▶ _QUOTED TEXT_
>> Start
Section 3. Resignation
A Governor may resign at any time by giving written notice of such resignation to the Board of Governors.
Section 4. Vacancies
Any vacancy on the Executive Committee shall be filled for the unexpired portion of the term upon presidential nomination. In the event of a vacancy in the position of President, the President-Elect shall finish the unexpired term. In the event of a vacancy in the position of president-elect, the confirmed nominee will be the next president. Any vacancy in the board of governors shall be filled by an interim appointment until the next general election, at which time there will be a special election for any unexpired term.
Section 5. Annual Meetings
The annual meeting of the Board of Governors shall be held in January of each year in conjunction with the annual meeting of the membership in general. At the meeting, the election results of the Board of Governors and of the Executive Committee shall be announced.
Section 6. Special Meetings
Special meetings of the Board of Governors may be called by the President and must be called on the written request of one-third of the members of the Board of Governors.
Section 7. Regular Meetings of the Board
Regular meetings of the Board shall be held no less frequently than quarterly at such times and places as the President shall designate.
Section 8. Notice of Meetings
Notice of all meetings of the Board of Governors, except as herein otherwise provided, shall be given either in writing, by e-mail, or by telephone at least ten (10) days before the meeting to the business or residence address of the Governors. Such notice may be waived by any Governor.
Section 9. Presiding at Meetings
The President shall preside at meetings of the Board of Governors and the membership meeting. In the absence of the President, the President-Elect shall preside. If the President and President- Elect are absent, a chair chosen by the Governors present shall preside. In the event of a tie vote the chair shall be the tie-breaker.
Section 10. Quorum
At all meetings of the Board of Governors, one-third (1/3) of the voting members shall be necessary and sufficient to constitute a quorum.
Section 11. Contracts and Services
Except as otherwise restricted, the Governors and officers of the corporation may be interested directly or indirectly in any contract relating to or incidental to the operation conducted by the corporation and may make contracts, enter transactions, or otherwise act for and on behalf of the corporation, notwithstanding that they may also be acting as individuals, or as trustees of trusts, or as agents for other persons or corporations, or may be interested in the same matters as stockholders, directors, or otherwise, provided, however, that any contract, transaction, or act on behalf of the corporation in a matter in which the Governors or officers of the corporation are personally interested as stockholders, directors, or otherwise, shall be at arm’s length and not violative of the prescriptions in the Articles of Incorporation or these Bylaws against the corporation’s use or application of its funds for private benefit; provided further that any such personal interest is disclosed to the Board of Governors of the corporation; and provided further that no contract, transaction, or act is a prohibited transaction or would result in the denial or revocation of the corporation’s tax exception under Section 501(c)(6) or Section 504 of the Internal Revenue Code of 1954 or Title 10, Arizona Revised Statutes as they now exist or as they may hereafter be amended.
Section 12. Restrictions on Corporation and Governors
This corporation and the Governors hereof shall have the following restrictions:
(a) No part of the net earnings of the corporation shall inure to the benefit of any private person, member, Governor or individual. This section shall not apply to scholarships provided to law students, wages paid to employees, nominal stipends paid to non-member individuals providing the corporation with temporary assistance (i.e. clerical, administrative, etc.), or charitable contributions.
>> End
▶ _EXERCISE AIM_
Could you resume the bylaws, picking up right after their last sentence? These records have nothing to do with the bylaws.

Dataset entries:
>> Start
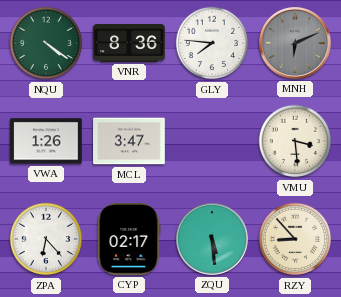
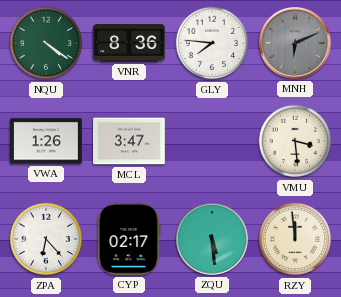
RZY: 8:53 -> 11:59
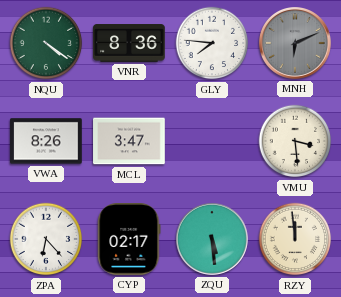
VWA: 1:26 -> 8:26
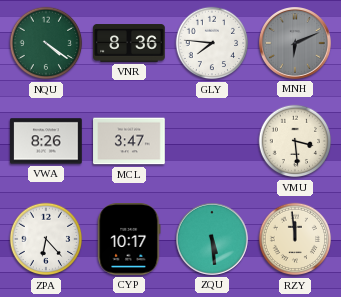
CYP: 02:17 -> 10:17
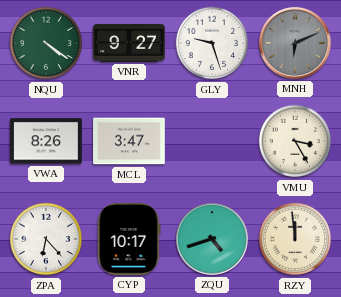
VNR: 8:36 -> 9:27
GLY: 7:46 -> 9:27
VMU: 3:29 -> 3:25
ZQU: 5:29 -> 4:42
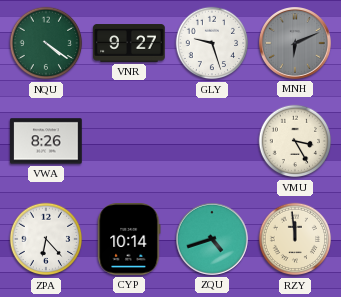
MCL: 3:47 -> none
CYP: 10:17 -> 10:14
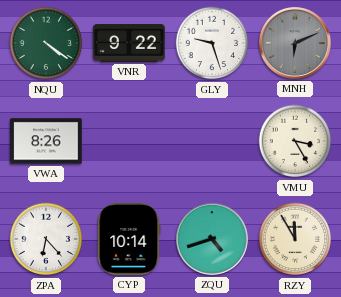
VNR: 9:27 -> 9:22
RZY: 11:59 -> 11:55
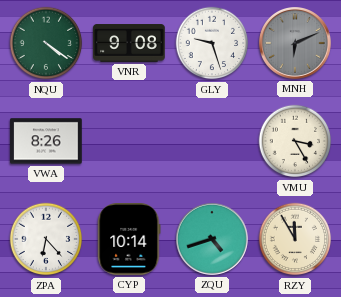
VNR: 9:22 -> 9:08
>> End
>> Start
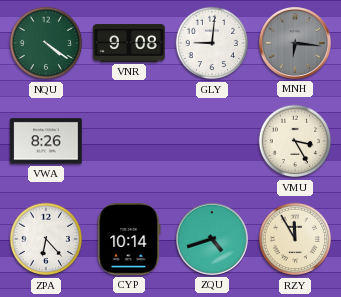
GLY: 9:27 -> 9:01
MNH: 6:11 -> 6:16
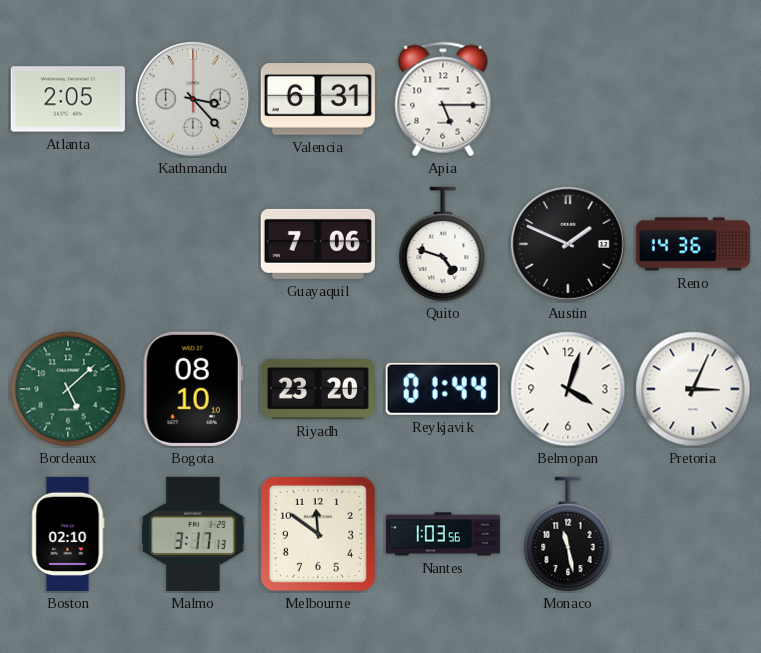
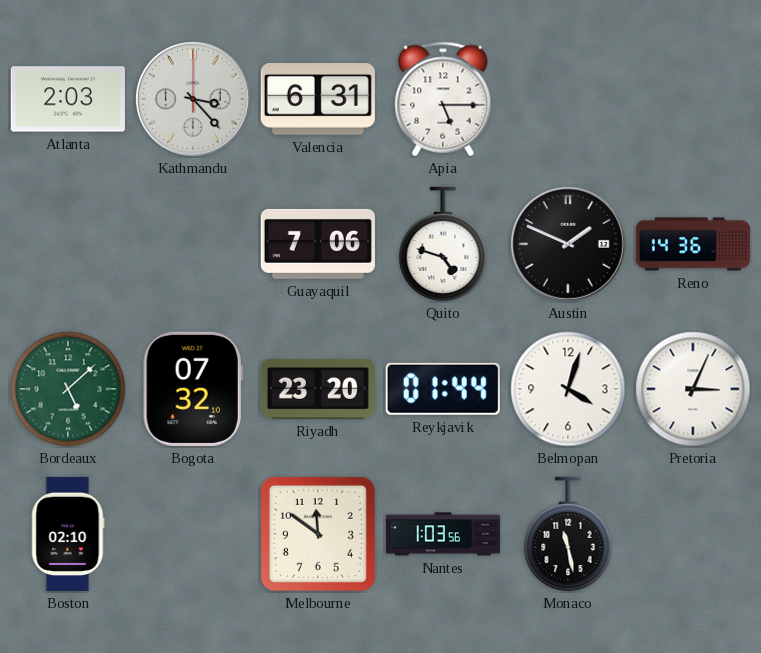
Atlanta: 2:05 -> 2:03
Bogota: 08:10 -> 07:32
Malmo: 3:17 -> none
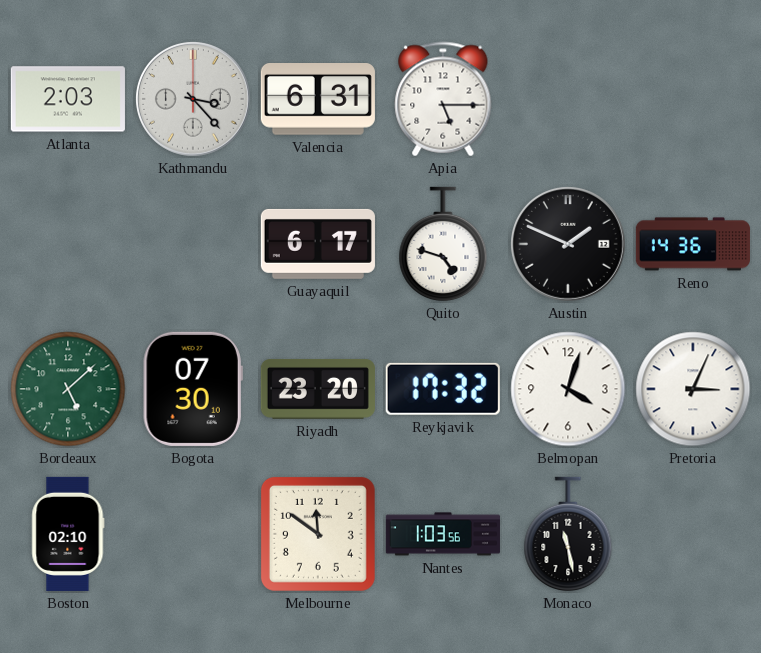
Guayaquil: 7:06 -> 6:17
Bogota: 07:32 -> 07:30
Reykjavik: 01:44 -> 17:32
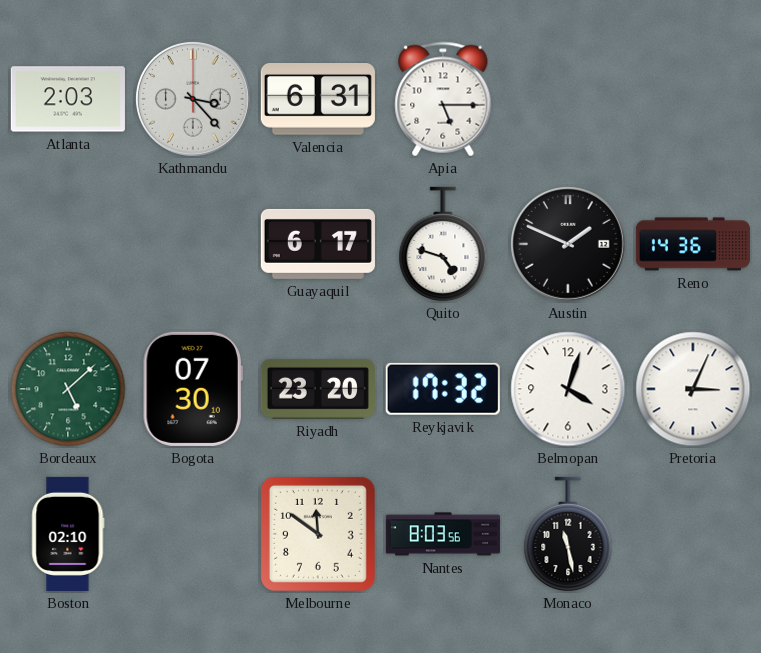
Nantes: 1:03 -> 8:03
>> End
>> Start
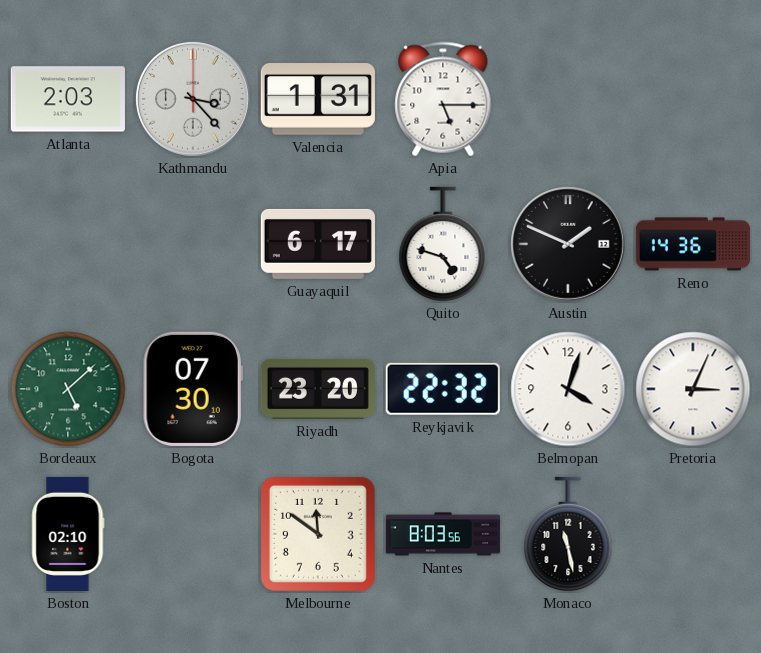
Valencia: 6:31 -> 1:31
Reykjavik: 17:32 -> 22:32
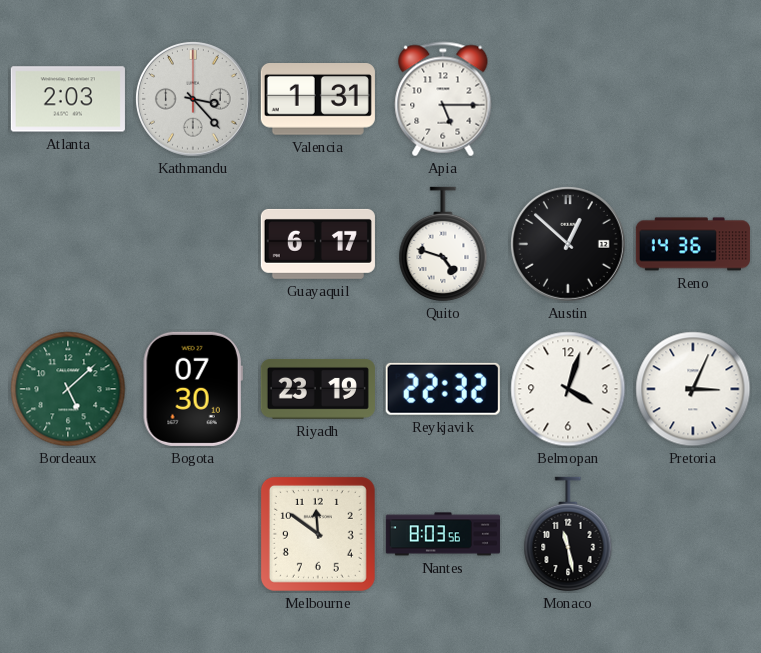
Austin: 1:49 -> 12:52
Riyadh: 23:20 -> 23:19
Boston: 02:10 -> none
>> End
▶ _REPLY_
(b) No compensation shall be paid to any member, officer, Governor, creator or organizer of the corporation, substantial contributors thereof, or any other person except as a reasonable allowance for services actually rendered to or for the benefit of the corporation and reimbursement for travel tendered solely for the benefit of the corporation. Governors shall not receive any compensation for their services as Governors, or for attendance at either regular or special meetings of either the members or the Governors.
(c) The corporation is organized to serve public interests. Accordingly, it shall not be operated for the benefit of private interests, such as members, contributors, or persons controlled directly or indirectly by such interests.
Section 13. Powers All the corporate powers, except as are otherwise provided in these Bylaws and in the general non-profit law of the State of Arizona, shall be vested in and exercised by the Board of Governors. The Board of Governors may, by general resolution, delegate to committees or to officers of the corporation such powers as may legally be delegated. All actions of the Board at a regular or special meeting shall be by majority vote of those Governors present and voting unless specified otherwise herein or otherwise required by law.
Section 14. Duties The Members of the Board of Governors shall be present at the annual meeting of members and other board meetings.
Section 1. Composition
The Executive Committee shall be composed of the President, President-Elect, the immediate Past President, Secretary, and Treasurer. The chairs of the permanent committees shall be non-voting members of the Executive Committee.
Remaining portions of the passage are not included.